TheFileTree Design Log 4: Accounts

I mentionned needing to add accounts in design log 2. It is now implemented.

You go to /app/account/, which contains either your account information if you are logged in, or a form to get registered.

Create an Account

Congratulations for signing up

You get an email with a link back to the website, which gives you a httpOnly secure cookie with a token that the database will recognize and associate to a JSON blob containing your information (email, user name).

Email with link

Welcome page

Account page

As planned, I use email-login, which I improved for this purpose by adding support for CockroachDB, a serializable distributed SQL database that I plan on using more (maybe for file metadata).
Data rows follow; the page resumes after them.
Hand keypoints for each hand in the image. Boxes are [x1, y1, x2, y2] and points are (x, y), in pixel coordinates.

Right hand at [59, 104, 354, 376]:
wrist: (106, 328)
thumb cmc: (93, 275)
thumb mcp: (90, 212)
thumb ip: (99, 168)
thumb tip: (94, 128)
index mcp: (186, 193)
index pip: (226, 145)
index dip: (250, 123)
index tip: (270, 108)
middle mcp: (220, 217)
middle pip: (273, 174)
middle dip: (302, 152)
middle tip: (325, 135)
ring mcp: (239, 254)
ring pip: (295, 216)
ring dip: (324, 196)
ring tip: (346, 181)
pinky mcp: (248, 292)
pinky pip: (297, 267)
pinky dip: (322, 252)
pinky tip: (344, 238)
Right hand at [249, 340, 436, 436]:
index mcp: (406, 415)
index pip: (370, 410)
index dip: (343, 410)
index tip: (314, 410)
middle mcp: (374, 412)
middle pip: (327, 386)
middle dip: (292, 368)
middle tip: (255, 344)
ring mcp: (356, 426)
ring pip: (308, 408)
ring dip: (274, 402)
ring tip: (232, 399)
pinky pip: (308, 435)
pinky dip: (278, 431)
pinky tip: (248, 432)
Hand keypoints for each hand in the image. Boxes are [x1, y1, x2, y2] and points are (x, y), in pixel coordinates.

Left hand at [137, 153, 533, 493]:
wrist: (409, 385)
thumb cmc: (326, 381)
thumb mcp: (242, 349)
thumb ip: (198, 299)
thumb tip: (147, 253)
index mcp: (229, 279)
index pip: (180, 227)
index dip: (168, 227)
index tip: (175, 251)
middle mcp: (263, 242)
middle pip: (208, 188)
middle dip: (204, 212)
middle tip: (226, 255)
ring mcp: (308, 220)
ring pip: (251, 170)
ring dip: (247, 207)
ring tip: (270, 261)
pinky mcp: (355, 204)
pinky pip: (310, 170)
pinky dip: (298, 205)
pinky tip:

All files now have an Access Control List (ACL) so that you can set the default access (none (404), reader, writer (can see and edit), owner (can also change the metadata, and therefore the ACL).

Folder ownership

ACLs on folders apply to all subfiles unless an explicit ACL overrides it. It works like variable scoping: the nearest containing metafolder with an explicit ACL that applies to you determines your access.

It works by setting the acl JSON object in the metadata. It is a map from username to right: - for none, r for reader, w for writer, x for owner. Does it remind you of Unix permissions?

JSON metadata

The * key is for other users (logged in or anonymous).

Canop Finishing Touches

Code and bugs are lovers. The monster that I am had to crush a handful of the latter, but it really was to save the former.

For instance, undo/redo was semantically wrong.

Why? Of course, CodeMirror supports undo/redo, but it keeps track of all changes. However, when you are editing code with others, you only want to undo your own changes. If you wrote a word and press Undo, you expect your word to be removed, not the operations that someone else did in the meantime.

That required managing my own undo stack

Another tricky situation arose while testing when I started using multiple cursors, a feature that every text editor under the sun stole from SublimeText (although Wikipedia mentions MIT’s LAPIS as the first to sport it, as part of their academic paper.)

I received the editing operations CodeMirror gave me from the change events after it had already updated the editor. The operation positions I dealt with could not easily be mapped back to indices, as they related to the editor’s state before the change.

I tried getting inspiration from ot.js, but ended up relying on a simpler algorithm using the beforeChange event.

It does have the downside that you don’t automatically have multiple changes that are semantically combined (like deleting multiple selections). Those end up having a single undo entry, for instance. I was getting used to reimplementing CodeMirror things, so naturally I implemented a time-based operation grouping system.

Deploying To Production

The first version of TheFileTree was located on a server under our college dormroom desks; the second in a college server; the third on a friend’s subletting server offer; the fourth on an OVH VPS. This one will be on Google Cloud, starting with their free tier, where it should fit for some time before it, hopefully starts generating revenue to be self-sustaining.

It did require some subtle tweaking to support the fact that sending emails is severely restricted on Google Cloud. There is a handful of partners that you have to go through; I picked MailJet. I tweaked the email-login npm package and my DNS zone file to make it work.

As far as administrator interfaces are concerned, Google Cloud is extremely polished, offering a clean interface with good configuration, and even a convenient remote SSH-in-a-tab.

While it is still slightly slower to get up and running with a fresh instance than on Digital Ocean, it is a step up from OVH. That said, OVH offers a predictable fixed cost and no egress cost, while GCP will have complicated costs to manage once I need to look after them.

Sadly, to get on the free tier, I was required to host the servers in South Carolina, US. There is a subtle bit more latency as a result from France.

All in all, it was a very interesting choice to have. The website is now much more robust than it was before. The only dark spot is the single-node CockroachDB server, which dies on a regular basis, seemingly because it does not like to be alone. I will have to investigate further later.